When you reproduce the entries below, keep each one exact and drop any pictures.

BEGIN

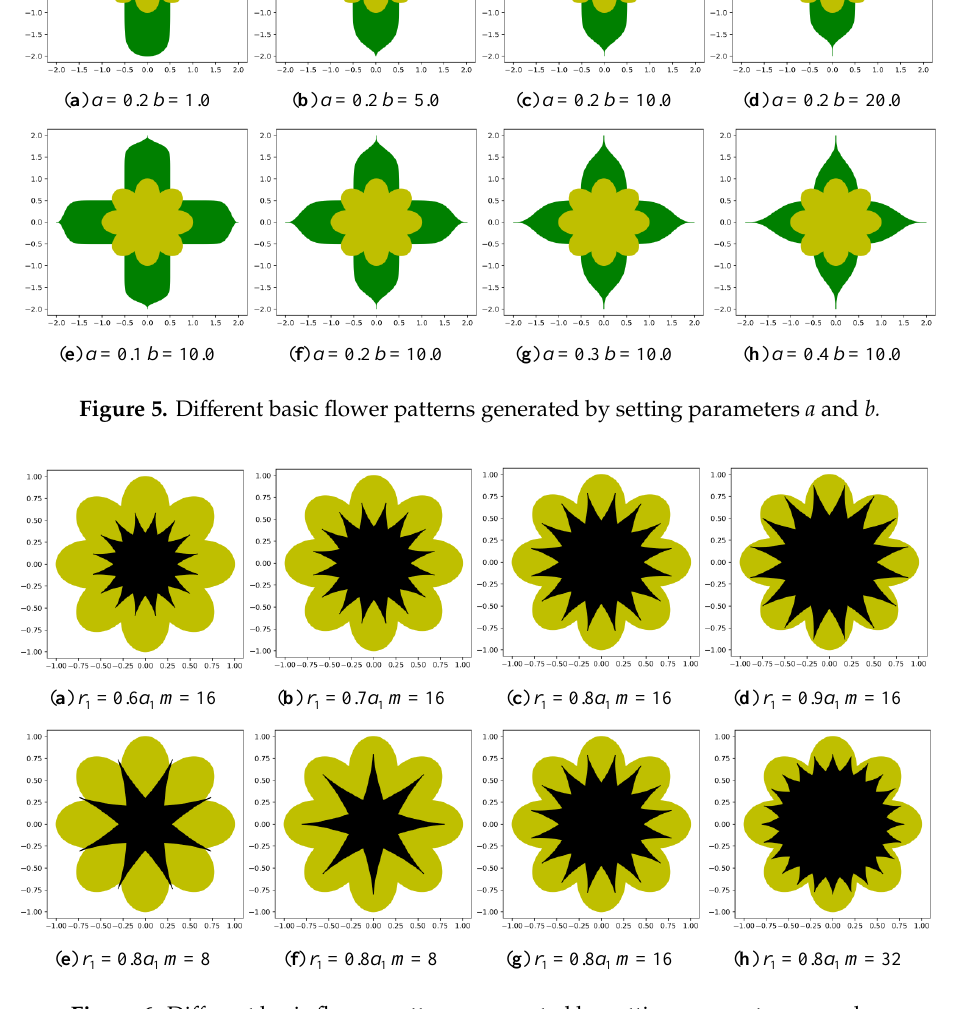
Figure 6. Different basic flower patterns generated by setting parameters a 1 and m.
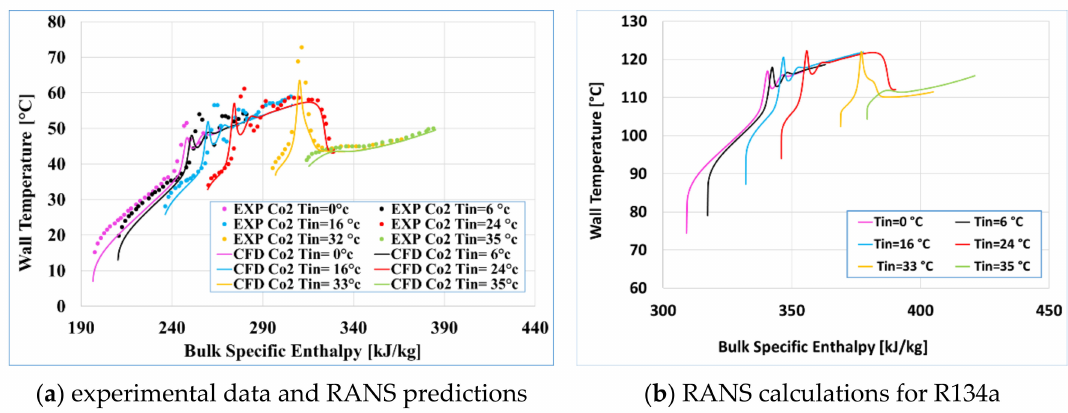
Figure 19. Trends of the wall temperature along the channel for the reference cases by Kline at q (cid:48)(cid:48) = 20 kW/m compared with the trends of the wall temperature along the channel. RANS calculations with R134a at 4.47 MPa for the reference cases by Kline at q (cid:48)(cid:48) = 20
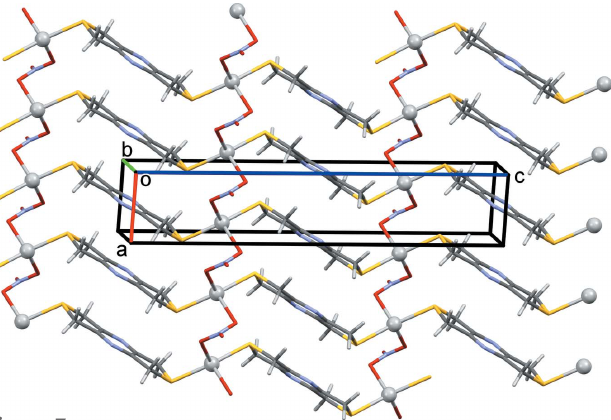
Figure 7 Aview along the b axis of the crystal packing of complex I , illustrating the formation of the metal–organic network. The silver atoms are shown as grey balls. Assoumatine and Stoeckli-Evans (cid:3) New ligands and their coordination polymers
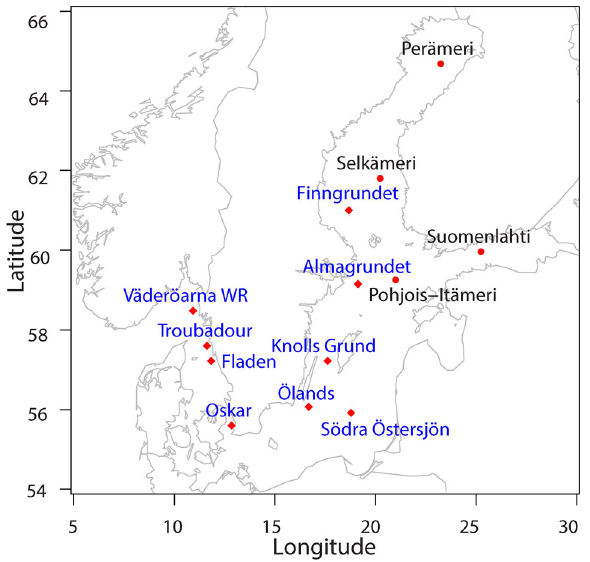
Fig. 2. Location scheme of the Baltic Sea and wave measurement locations used in the analysis. The SMHI stations are marked with diamonds, the FMI stations with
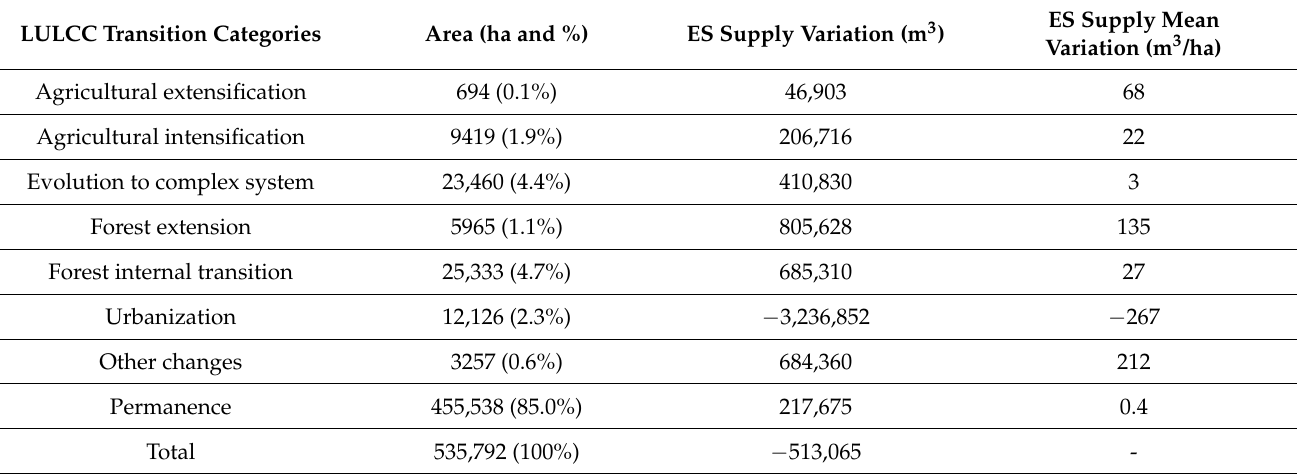
Table 1. Total and average change in ES flood mitigation supply for each LULC transition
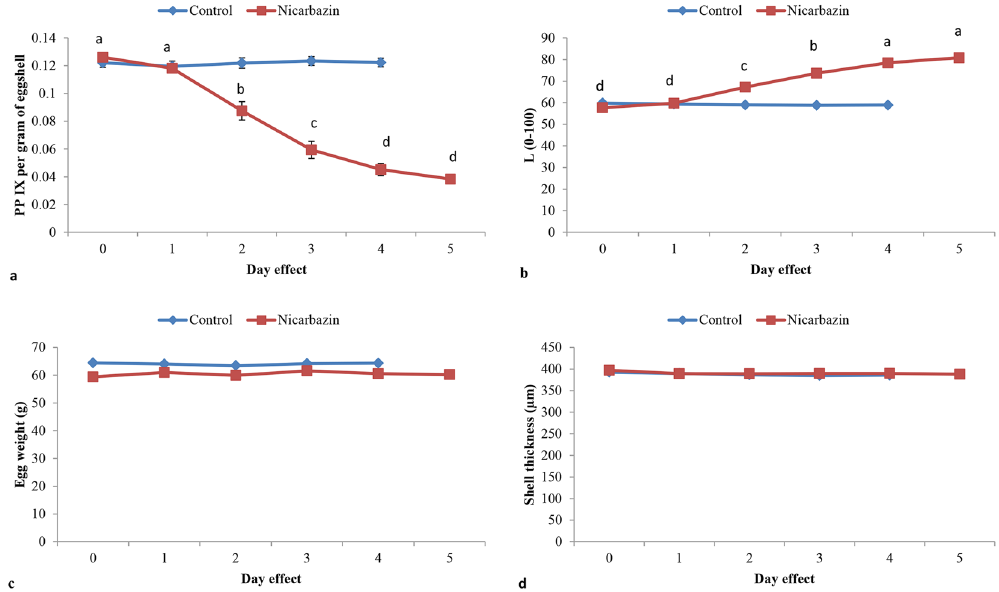
Figure 3. Eggshell quality variables measured in control and nicarbazin treated laying hens affected by day effect. ( a ) PP IX per gram of eggshell (nMoles) between the control (P = 0.9512) and nicarbazin (P < 0.0001) treated hens. ( b ) L * values for eggshells between the control (P = 0.7026) and nicarbazin (P < 0.0001) treated hens. ( c ) Egg weight between the control (P = 0.9683) and nicarbazin (P = 0.6414) treated hens. ( d ) Shell thickness of eggshells between the control (P = 0.8345) and nicarbazin (P = 0.8600) treated hens. Values are mean and bars represent standard error. Different superscripts (a, b, c, d) show significant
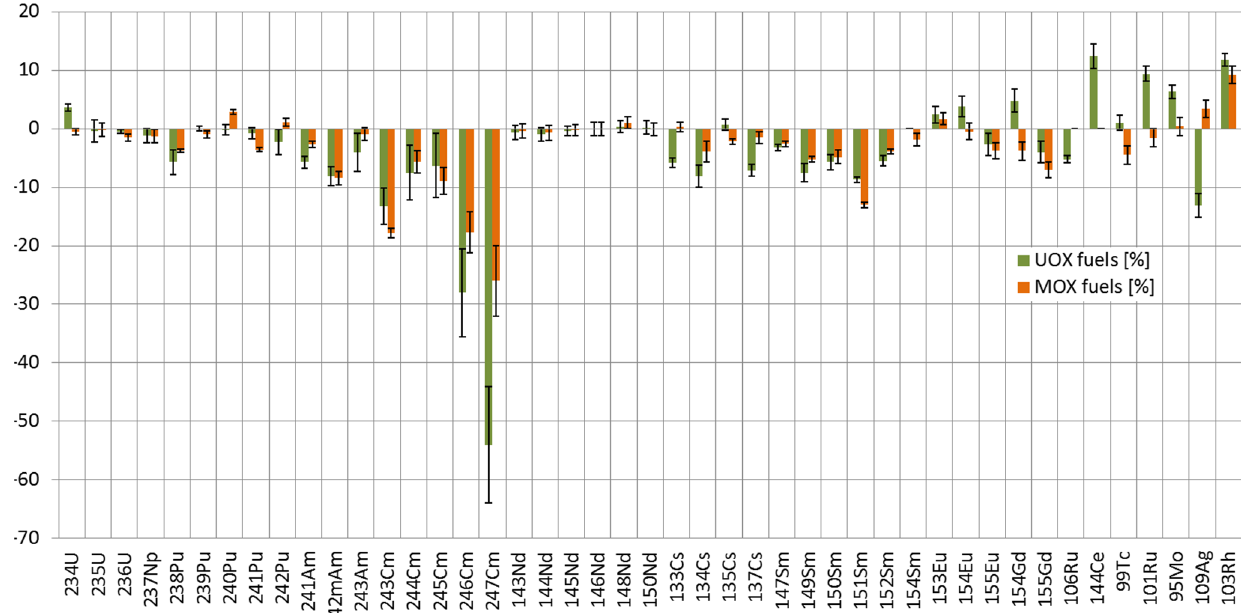
Fig. 2. Average calculated-to-experimental values ( 〈 C/E i -1) obtained for UOX and MOX fuels with the DARWIN2.3 package at 40 GWd/t using the JEFF-3.1.1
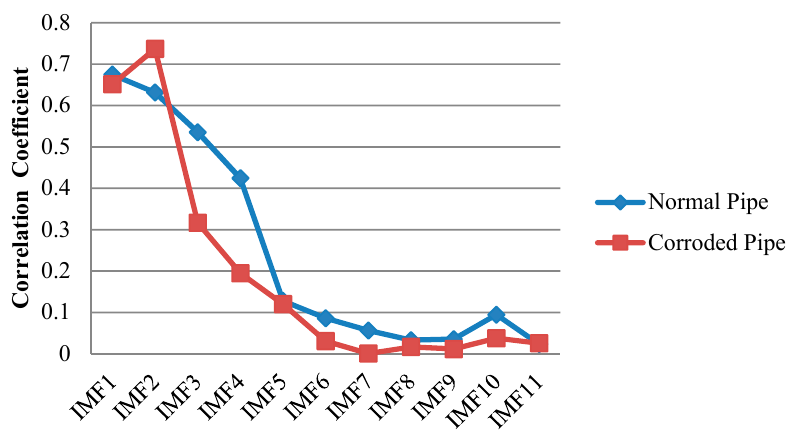
Figure 20. Absolute cross correlation of guided wave signals from the pipes in residential building with their corresponding IMFs obtained from EEMD.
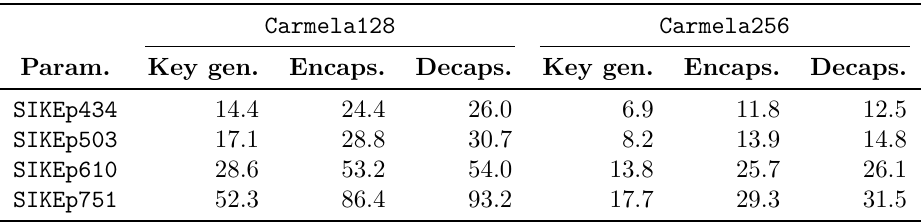
Carmela128 Carmela256 Param. Decaps.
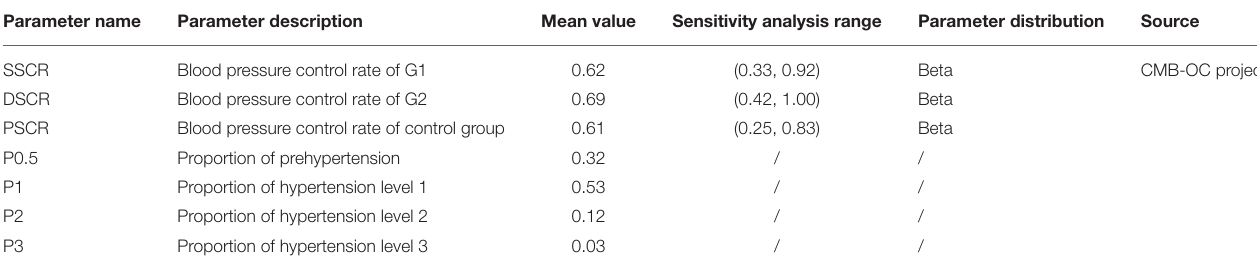
TABLE 1 | Blood pressure control rate, sensitivity analysis range, and parameter distribution.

END

§ Problem solution:
Figure 6. Different basic flower patterns generated by setting parameters a 1 and m.
Figure 19. Trends of the wall temperature along the channel for the reference cases by Kline at q (cid:48)(cid:48) = 20 kW/m compared with the trends of the wall temperature along the channel. RANS calculations with R134a at 4.47 MPa for the reference cases by Kline at q (cid:48)(cid:48) = 20
Figure 7 Aview along the b axis of the crystal packing of complex I , illustrating the formation of the metal–organic network. The silver atoms are shown as grey balls. Assoumatine and Stoeckli-Evans (cid:3) New ligands and their coordination polymers
Fig. 2. Location scheme of the Baltic Sea and wave measurement locations used in the analysis. The SMHI stations are marked with diamonds, the FMI stations with
Table 1. Total and average change in ES flood mitigation supply for each LULC transition
Figure 3. Eggshell quality variables measured in control and nicarbazin treated laying hens affected by day effect. ( a ) PP IX per gram of eggshell (nMoles) between the control (P = 0.9512) and nicarbazin (P < 0.0001) treated hens. ( b ) L * values for eggshells between the control (P = 0.7026) and nicarbazin (P < 0.0001) treated hens. ( c ) Egg weight between the control (P = 0.9683) and nicarbazin (P = 0.6414) treated hens. ( d ) Shell thickness of eggshells between the control (P = 0.8345) and nicarbazin (P = 0.8600) treated hens. Values are mean and bars represent standard error. Different superscripts (a, b, c, d) show significant
Fig. 2. Average calculated-to-experimental values ( 〈 C/E i -1) obtained for UOX and MOX fuels with the DARWIN2.3 package at 40 GWd/t using the JEFF-3.1.1
Figure 20. Absolute cross correlation of guided wave signals from the pipes in residential building with their corresponding IMFs obtained from EEMD.
Carmela128 Carmela256 Param. Decaps.
TABLE 1 | Blood pressure control rate, sensitivity analysis range, and parameter distribution.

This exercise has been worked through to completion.